Readers of Ethics Newsline™ are familiar by now with the Institute’s finding that five ethical values — honesty, responsibility, respect, fairness, and compassion — are universally held in cultures around the world. Ask people what constitutes ethics, and they respond with these five.
The Aspen/Booz Allen Hamilton study, however, reveals a curious linguistic muddle in many corporate codes: They are often a jumble of values. Some of the 14 values identified in the study are clearly ethical, such as “integrity,” “honesty/openness,” and “accountability.” Some are conditions that result from the application of these values, such as “trust” (related to honesty), “environmental responsibility” and “social responsibility/corporate citizenship” (forms of responsibility in general), and “commitment to diversity” (closely related to respect). But the list also includes three other commitments (to “customers,” “employees,” and “shareholders”) that appear more transactional than ethical and frequently are demonstrated by companies having little interest in ethics. Finally, there’s a group of values — including “innovativeness/entrepreneurship,” “drive to succeed,” “initiative,” and “adaptability” — that regularly run counter to ethics. Take each of these latter to its logical extreme, in other words, and you’ve described the culture of Enron just before its fall.

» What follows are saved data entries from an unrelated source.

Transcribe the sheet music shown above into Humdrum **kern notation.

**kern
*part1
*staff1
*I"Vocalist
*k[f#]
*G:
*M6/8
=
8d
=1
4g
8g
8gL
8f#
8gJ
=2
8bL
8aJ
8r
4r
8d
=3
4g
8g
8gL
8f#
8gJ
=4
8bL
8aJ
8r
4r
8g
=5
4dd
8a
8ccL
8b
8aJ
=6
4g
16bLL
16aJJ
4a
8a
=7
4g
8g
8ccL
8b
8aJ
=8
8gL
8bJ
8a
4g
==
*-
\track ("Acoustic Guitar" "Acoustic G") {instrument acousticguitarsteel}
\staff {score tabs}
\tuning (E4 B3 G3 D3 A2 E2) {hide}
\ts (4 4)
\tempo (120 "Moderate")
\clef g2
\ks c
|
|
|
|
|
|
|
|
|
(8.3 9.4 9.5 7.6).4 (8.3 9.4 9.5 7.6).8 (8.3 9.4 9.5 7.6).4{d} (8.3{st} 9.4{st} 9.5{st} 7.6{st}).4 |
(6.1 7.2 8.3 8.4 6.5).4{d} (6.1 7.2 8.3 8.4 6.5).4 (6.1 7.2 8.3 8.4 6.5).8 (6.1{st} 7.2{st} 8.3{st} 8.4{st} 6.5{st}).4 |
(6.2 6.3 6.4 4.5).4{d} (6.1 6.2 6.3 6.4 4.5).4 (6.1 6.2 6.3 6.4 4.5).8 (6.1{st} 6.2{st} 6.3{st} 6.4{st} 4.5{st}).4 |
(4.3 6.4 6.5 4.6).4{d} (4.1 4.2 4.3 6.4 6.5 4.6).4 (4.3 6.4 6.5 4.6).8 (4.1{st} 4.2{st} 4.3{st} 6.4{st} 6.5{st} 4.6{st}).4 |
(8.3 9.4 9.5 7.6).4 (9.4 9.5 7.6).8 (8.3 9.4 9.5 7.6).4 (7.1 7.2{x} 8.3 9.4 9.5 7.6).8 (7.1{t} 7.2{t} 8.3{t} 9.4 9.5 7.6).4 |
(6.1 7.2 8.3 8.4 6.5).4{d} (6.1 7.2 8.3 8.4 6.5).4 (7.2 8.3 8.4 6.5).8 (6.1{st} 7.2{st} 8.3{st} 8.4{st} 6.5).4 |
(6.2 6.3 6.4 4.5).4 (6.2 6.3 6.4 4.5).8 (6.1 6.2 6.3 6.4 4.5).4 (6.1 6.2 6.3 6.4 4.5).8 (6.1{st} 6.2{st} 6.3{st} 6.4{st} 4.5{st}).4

And that’s where the muddle comes. The authors of this survey begin by noting that “corporate scandals … have provoked profound skepticism about business ethics and conduct.” They also quote Xerox CEO Anne Mulcahy saying that corporate values “helped save Xerox during the worst crisis in our history.” But which values? “Honesty” and “accountability” may well help avert crises. “Drive to succeed” and “innovativeness,” though they’re wonderful things, may generate those very crises in the first place.
Little wonder, then, that corporate executives find values confusing. They’re being led astray by their language. Fortunately, there’s a solution, tucked right into this report’s phrase “business ethics and conduct.” Those two terms, often taken together, are profoundly different. Each needs its own code for expression. The truly ethical values — the ones that, if violated, would cause anyone around the world to exclaim, “That’s just plain wrong!” — are the five universals. Philosophers call them “terminal values” — virtues that are in and of themselves good. Beyond that, corporations need codes of conduct. That’s where such words as “drive,” “excellence,” “innovation,” “success,” “commitment,” and “perseverance” can show up. Philosophers call them “instrumental values” — only useful as instruments to getting somewhere else, and only good if the ends they serve are good.
Without such distinctions, pity the poor executives. They’ve been told that if they live by their values, they’ll create good companies. Then they’re presented with this potpourri that, according to this survey, actually inhabit corporate codes. No wonder they turn skeptical. The simple step of separating codes of ethics from codes of conduct, and insisting that the latter never be implemented without the former, would save us from some damaging ambiguities — and some budding Enrons.